Curtis noted that compassion will be a key factor in navigating the road ahead. She said speaking with those hesitant to take the vaccine illuminated understandable concerns.

“Some of them were real issues that I would have concerns with, too — family members who had blood clots from the vaccination — well, that might make me pretty hesitant, too. So, I understand some of those,” she said. “In the end, we’re all human and we’re all trying to navigate this very unpredictable time that keeps changing. … I think as people get their questions answered, and more time goes by, people are getting more comfortable with the vaccination.”

Those volunteers and staff who have not met requirements by Oct. 18 but intend on complying will be put on unpaid leave and will remain so until they come into compliance.
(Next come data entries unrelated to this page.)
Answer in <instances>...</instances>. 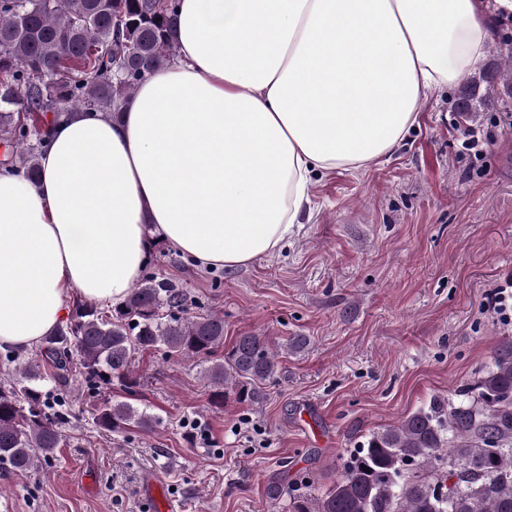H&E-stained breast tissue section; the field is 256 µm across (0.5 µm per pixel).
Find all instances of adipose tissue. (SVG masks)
Masks as SVG:
<instances>
[{
	"label": "adipose tissue",
	"mask_w": 512,
	"mask_h": 512,
	"mask_svg": "<svg viewBox=\"0 0 512 512\" xmlns=\"http://www.w3.org/2000/svg\"><path fill=\"white\" fill-rule=\"evenodd\" d=\"M491 37L483 0H178L176 58L119 120L77 112L37 182L0 174V349L41 344L68 293L123 301L156 242L203 268L279 252L313 177L390 155Z\"/></svg>",
	"instance_id": "1"
}]
</instances>
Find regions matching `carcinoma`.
I'll use <instances>...</instances> for the list:
<instances>
[{
  "label": "carcinoma",
  "mask_w": 512,
  "mask_h": 512,
  "mask_svg": "<svg viewBox=\"0 0 512 512\" xmlns=\"http://www.w3.org/2000/svg\"><path fill=\"white\" fill-rule=\"evenodd\" d=\"M177 0H0V172L38 177L51 128L76 110L117 119L138 84L176 54ZM490 70L466 80L460 111H475ZM186 295L165 278L143 277L113 306L72 304L66 323L43 339L37 357L13 366L0 354V474H28L63 446L73 376L91 390L140 386L136 355L201 358L209 402L259 406L278 371L279 350L243 334L224 347V314L192 315ZM52 379L55 390L43 389ZM94 425L152 431L156 415L104 401ZM370 472L363 471V467ZM288 512H512V338L456 398L437 397L398 425L370 432L343 473L320 494L267 487Z\"/></svg>",
  "instance_id": "carcinoma-1"
}]
</instances>
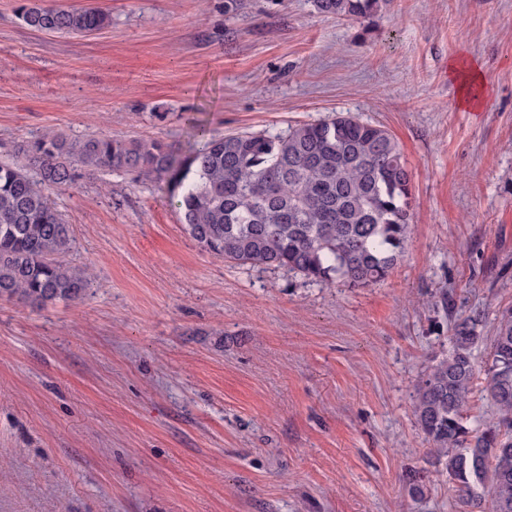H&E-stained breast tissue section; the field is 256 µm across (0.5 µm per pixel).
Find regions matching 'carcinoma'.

As with many other districts, maintaining staff will be a concern this year.

New hires and temps are already on their way as some schools such as Harrison Elementary have seen turnover.
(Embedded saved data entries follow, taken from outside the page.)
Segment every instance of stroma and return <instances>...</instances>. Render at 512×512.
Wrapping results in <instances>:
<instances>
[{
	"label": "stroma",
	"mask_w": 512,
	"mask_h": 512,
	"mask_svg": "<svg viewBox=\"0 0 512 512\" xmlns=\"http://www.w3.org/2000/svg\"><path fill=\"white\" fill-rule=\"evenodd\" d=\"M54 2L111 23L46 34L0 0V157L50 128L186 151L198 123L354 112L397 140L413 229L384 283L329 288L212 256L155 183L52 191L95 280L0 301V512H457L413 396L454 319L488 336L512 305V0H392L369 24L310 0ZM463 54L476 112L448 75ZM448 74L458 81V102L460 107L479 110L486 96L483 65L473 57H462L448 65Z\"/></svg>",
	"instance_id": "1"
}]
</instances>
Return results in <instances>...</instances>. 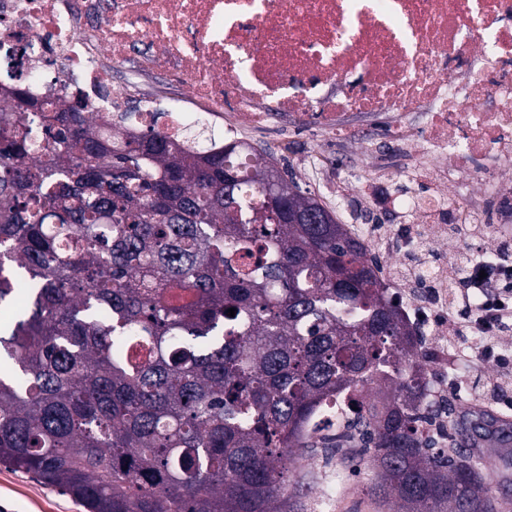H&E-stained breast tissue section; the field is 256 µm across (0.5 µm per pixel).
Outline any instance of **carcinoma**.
Wrapping results in <instances>:
<instances>
[{"mask_svg":"<svg viewBox=\"0 0 512 512\" xmlns=\"http://www.w3.org/2000/svg\"><path fill=\"white\" fill-rule=\"evenodd\" d=\"M0 96V309L26 306L0 327V464L87 512H295L299 452L353 444L397 512H497L474 447L419 429L430 372L378 259L334 219L281 221L273 153L246 147L226 187L206 129ZM283 193L321 207L291 178ZM342 397L346 431L310 439Z\"/></svg>","mask_w":512,"mask_h":512,"instance_id":"cac0c4a2","label":"carcinoma"}]
</instances>
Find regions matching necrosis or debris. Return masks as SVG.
<instances>
[{"mask_svg": "<svg viewBox=\"0 0 512 512\" xmlns=\"http://www.w3.org/2000/svg\"><path fill=\"white\" fill-rule=\"evenodd\" d=\"M159 71L162 103L136 81ZM16 79L34 99L133 112L176 139L283 116L333 136L348 112L385 116L391 141L431 162L430 192L397 201L415 224L439 239L447 217L479 223L478 194L512 220L483 166L512 167V0H0V84Z\"/></svg>", "mask_w": 512, "mask_h": 512, "instance_id": "1", "label": "necrosis or debris"}]
</instances>
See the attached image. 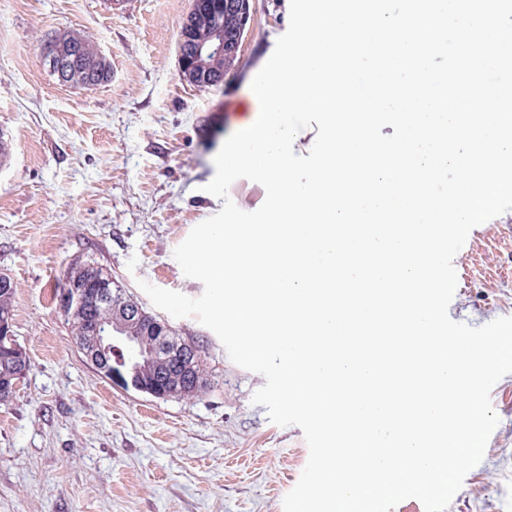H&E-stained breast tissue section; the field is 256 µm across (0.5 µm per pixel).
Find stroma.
<instances>
[{"mask_svg":"<svg viewBox=\"0 0 512 512\" xmlns=\"http://www.w3.org/2000/svg\"><path fill=\"white\" fill-rule=\"evenodd\" d=\"M288 3L253 0L237 68L201 89L178 74L190 0H0V274L16 286L13 330L30 359L0 406V512H283L309 449L301 428L253 403L263 376L196 318L173 317L203 344L209 387H124L85 359L56 295L77 260L143 303L142 280L202 294L173 251L223 206L205 190L214 158L259 110L250 80L288 28ZM63 30L106 54L109 82L58 83L41 47ZM453 264L454 321L512 316V211L475 227ZM491 401L499 423L447 512H512V374Z\"/></svg>","mask_w":512,"mask_h":512,"instance_id":"35a3bbf8","label":"stroma"}]
</instances>
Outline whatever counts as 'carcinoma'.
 Returning a JSON list of instances; mask_svg holds the SVG:
<instances>
[{"mask_svg":"<svg viewBox=\"0 0 512 512\" xmlns=\"http://www.w3.org/2000/svg\"><path fill=\"white\" fill-rule=\"evenodd\" d=\"M252 0H224V16L219 24L224 28L225 56L222 60L199 64L193 76V85L201 88L217 87L231 67L244 35L242 18L252 11ZM207 25L187 18L180 30L179 48L191 54L195 41L206 34ZM95 282L112 290V303L105 306L89 303L68 316L72 332L79 344L91 341L92 325L103 324L114 336H130L137 356L128 362L121 356H112V362L129 376L136 375L159 383L166 397L185 398L202 392L208 378L201 369L204 347L200 342L187 341L165 324V320L148 311L140 302L127 296L122 289L112 287V276L92 262H80L70 267L65 283L84 288ZM15 286L7 276H0V318L13 317ZM165 326L167 345L159 344L155 326ZM30 366L26 351L19 353L9 343L0 346V379L14 382L17 374Z\"/></svg>","mask_w":512,"mask_h":512,"instance_id":"carcinoma-1","label":"carcinoma"}]
</instances>
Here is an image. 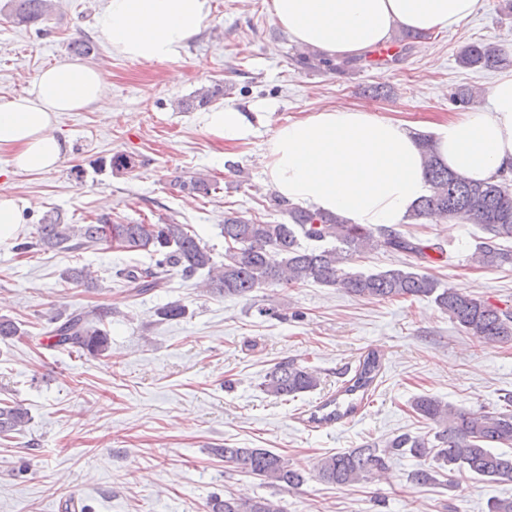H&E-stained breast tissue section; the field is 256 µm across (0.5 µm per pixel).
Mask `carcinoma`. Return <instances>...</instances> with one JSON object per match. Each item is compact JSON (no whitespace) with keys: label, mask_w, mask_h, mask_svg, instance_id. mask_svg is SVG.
I'll list each match as a JSON object with an SVG mask.
<instances>
[{"label":"carcinoma","mask_w":512,"mask_h":512,"mask_svg":"<svg viewBox=\"0 0 512 512\" xmlns=\"http://www.w3.org/2000/svg\"><path fill=\"white\" fill-rule=\"evenodd\" d=\"M54 8L53 0H5V12L20 26L29 27L43 21ZM506 60L496 43L478 42L465 46L458 63L471 69L493 70ZM224 94L220 81L201 88L192 98L181 102L185 110L201 108ZM426 156L430 193L417 206L412 220L438 223L459 219L475 224L484 232L476 244L472 261L480 267L512 264V250L503 243L512 241V181L506 177L491 182L473 183L450 172L436 158L432 136L420 135ZM173 186L179 191L209 194L211 179L202 173L177 178ZM270 202L284 222H266L239 215L224 217V262L215 265L211 251L201 245L186 224H114L109 216H100L94 224H68L62 215L49 211L43 215L36 233L19 244V250L51 251L81 249L96 245L117 246L128 251H144L154 259L147 268H124L116 271L130 290L146 294L161 287L169 272L176 270L185 277L207 272L204 287L226 298H243L272 285L314 283L342 288L348 294L370 300L421 298L432 301L449 319L480 342L512 341V306H500L472 297L453 286L443 285L426 272L429 251L443 248L396 229L372 228L346 224L339 217L320 210L297 206L274 195ZM382 248L406 254L415 263L406 268H391L376 273L351 272L344 268L354 256ZM66 279L80 287H100V277L86 266L73 267ZM186 306L179 300L156 311L162 320L184 317ZM112 312L92 309L74 312L64 319L49 320V338L53 345L90 355H102L109 348L106 330ZM25 335L21 324L0 316V339ZM380 356L367 353L344 382L336 396L325 400L310 413L308 422L324 425L353 414L369 397L380 374ZM320 385L316 371L293 361L276 364L265 376L264 391L277 398H295ZM349 398L340 409L339 397ZM504 408L495 411H471L446 403L436 397L419 395L411 408L433 431V439L400 434L380 445L365 443L321 458L314 466L316 477L332 486H350L374 479L384 473L392 456L410 453L415 458L433 457L440 469L419 467L411 478L419 484L437 480L440 470L448 468V477L457 473L512 481V453L498 451L512 447V395L504 397ZM29 421L27 408L19 403L0 406V439L19 433ZM238 471L265 480L273 487L297 489L305 482V469L288 462L267 448H215ZM208 512H283L274 497L243 498L232 494L213 495L207 502Z\"/></svg>","instance_id":"obj_1"}]
</instances>
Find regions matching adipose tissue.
Here are the masks:
<instances>
[{"label":"adipose tissue","instance_id":"obj_1","mask_svg":"<svg viewBox=\"0 0 512 512\" xmlns=\"http://www.w3.org/2000/svg\"><path fill=\"white\" fill-rule=\"evenodd\" d=\"M485 0H271L276 24L297 47L338 59L358 58L392 41L396 30H444L467 21ZM209 0H106L95 26L112 54L146 62L178 58L207 26ZM105 83L91 65L65 60L41 71L24 94L0 102V149L15 171L55 169L71 150L55 128L60 113L102 105ZM489 106L443 126L440 161L474 182L512 174V73L488 89ZM208 135L248 139V115L215 105L198 113ZM263 175L292 204L310 205L350 224L395 228L408 223L429 192L424 158L404 123L356 108L321 107L275 128Z\"/></svg>","mask_w":512,"mask_h":512}]
</instances>
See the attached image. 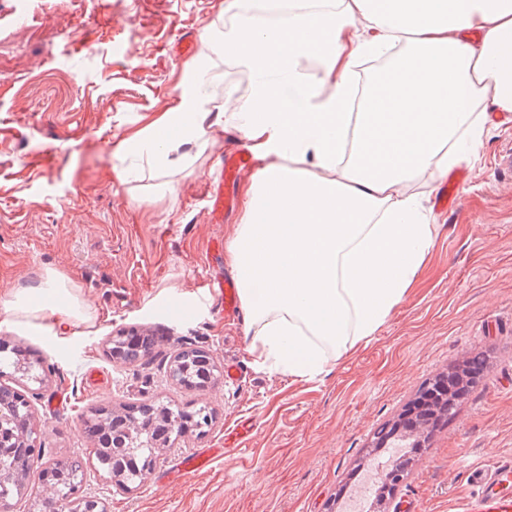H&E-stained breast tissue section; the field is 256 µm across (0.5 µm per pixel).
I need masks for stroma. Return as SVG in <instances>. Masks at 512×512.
<instances>
[{"label": "stroma", "mask_w": 512, "mask_h": 512, "mask_svg": "<svg viewBox=\"0 0 512 512\" xmlns=\"http://www.w3.org/2000/svg\"><path fill=\"white\" fill-rule=\"evenodd\" d=\"M55 0L26 27L0 22V340L40 352L37 377L9 375L34 412L42 463L80 458L85 496L107 512H346L390 449H373L378 428L398 420L428 381L475 353L487 368L414 457L396 499L402 512H463L471 467L512 457V180L499 171L512 123L489 129L457 168L458 201L436 206L439 182L421 176L437 216L432 252L417 284L366 345L308 380L291 378L248 352L243 318L224 316L202 292L206 274L231 276L211 259L239 220L208 221L204 194L233 133L215 141L157 191L150 173L120 184L116 168L173 104L201 50L200 31L225 24L224 0ZM85 25L94 44L84 49ZM47 152L50 167L33 163ZM77 287L94 320L58 335L48 320L8 309L16 290L46 272ZM132 328L162 336L150 365L110 358L114 336ZM238 366L202 391L169 375L187 348ZM166 401L204 405L215 419L167 449L138 484L117 490L91 451L82 416L92 409ZM225 457L168 483L179 458L206 448Z\"/></svg>", "instance_id": "obj_1"}]
</instances>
In particular, drivers remain a critical staffing issue. Not only is the district down by six drivers, some have had to quarantine.

“And we really need all of them,” Curtis said. “We have everybody driving that can possibly be driving.”

Still, Curtis said she felt SLSD is doing better than other districts which are telling parents they can no longer transport kids.

One idea for addressing staffing problems capitalizes on the fact that bigger districts are not allowing for certain vaccine exceptions.

Curtis suggested to the board on Monday that staff who have been let go by those districts may be available for hire at SLSD, but it will depend on if the district can offer exceptions for new hires after the deadline passes. The district will wait for legal counsel before making a decision on that front.

In the meantime, SLSD is also putting focus on the needs of students.

Part of the district’s education strategy this year revolves around “rigorous learning.”

“To ensure that rigorous learning is making a difference, we want to be looking at student work and student accomplishment and student data,” said Curtis. “And the strategy we’re developing around that is creating professional learning communities.”

Achieving this calls for establishing a “collaborative culture.”

“Culture eats structure for breakfast,” Curtis said. “We could work on structure every day, but if we don’t work on the culture first and have that be authentic, transparent, caring for one another, the structure really doesn’t get to make a lot of difference.”

One manifestation of this is the Student Voice project, which will focus on the role of student stories in the classroom. Information collected from these stories are meant to be included in educator decisions about how to better service student needs.

The program states on its website that it aims to “position students as storytellers, organizers and partners who advocate for student-driven solutions to educational inequity.”

The next SLSD board work session is scheduled for Oct. 18 at 5:30 p.m.

Meetings are conducted in a hybrid format. Links to virtual meetings can be found by accessing the board’s agenda page on the website at www.slane.k12.or.us.